You should also avoid foods that are high in fat (which can slow down digestion) and fiber (which is difficult to digest).
Other Treatment Options for Gastroparesis
In a severe case of gastroparesis, a feeding tube, or jejunostomy tube, may be used. The tube is inserted through the abdomen and into the small intestine during surgery. To feed yourself, put nutrients into the tube, which go directly into the small intestine; this way, they bypass the stomach and get into the bloodstream more quickly.
Using an instrument through a small incision, botulinum toxin (such as Botox) can be injected into the pylorus, the valve that leads from the stomach to the small intestine. This can relax the valve, keeping it open for a longer period of time to allow the stomach to empty.

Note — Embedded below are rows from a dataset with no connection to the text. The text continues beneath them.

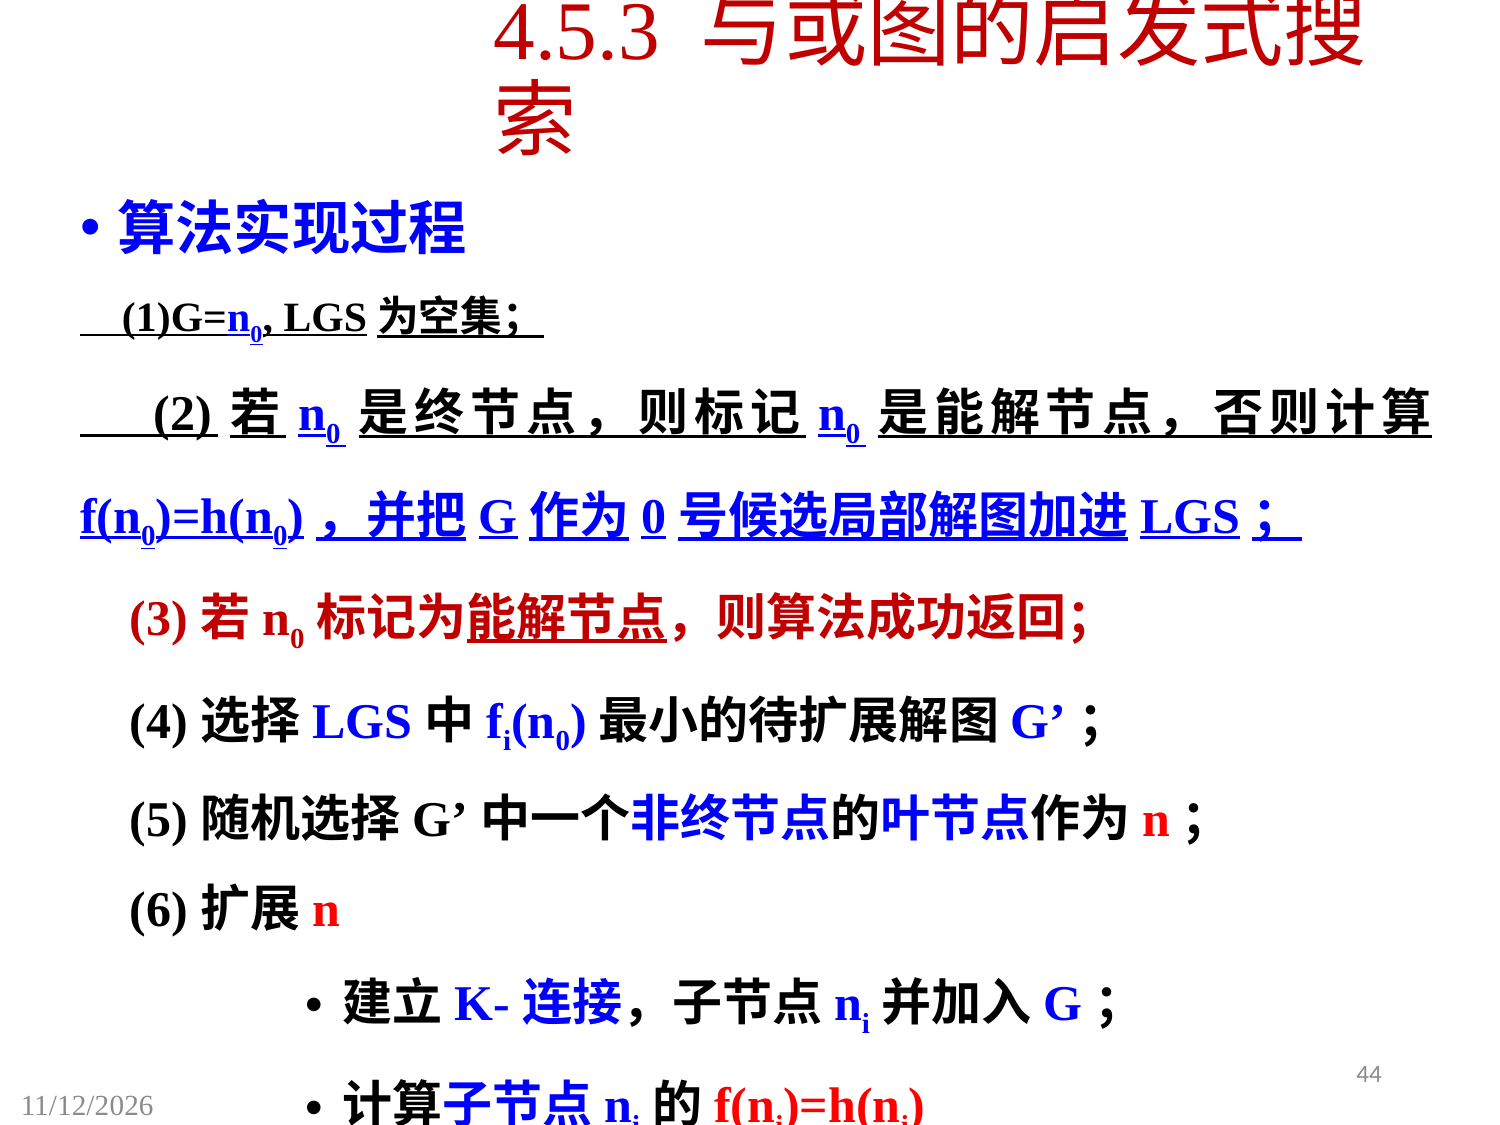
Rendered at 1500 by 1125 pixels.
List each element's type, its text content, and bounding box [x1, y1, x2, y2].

title 4.5.3 与或图的启发式搜索 [478, 14, 1459, 141]
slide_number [5, 1076, 319, 1125]
slide_number 44 [1059, 1042, 1397, 1103]
list 算法实现过程 (1)G=n0, LGS为空集； (2)若n0是终节点，则标记n0是能解节点，否则计算f(n0)=h(n0)，并把G作为0号候选局部解图加进LGS； (3)若n0标记为能解节点，则算法成功返回； (4)选择LGS中fi(n0)最小的待扩展解图G’； (5)随机选择G’中一个非终节点的叶节点作为n； (6)扩展n 建立K-连接，子节点ni并加入G； 计算子节点ni的f(ni)=h(ni) [64, 149, 1459, 882]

Another treatment option is intravenous or parenteral nutrition. This is a feeding method in which nutrients go directly into the bloodstream through a catheter placed into a vein in your chest. Parenteral nutrition is intended to be a temporary measure for a severe case of gastroparesis.
Electrical stimulation for Gastroparesis
Electrical gastric stimulation for gastroparesis uses electrodes that are attached to the stomach wall and, when stimulated, trigger stomach contractions. Further studies are needed to help determine who will benefit most from this procedure. Currently, only a few centers across the country perform electrical gastric stimulation.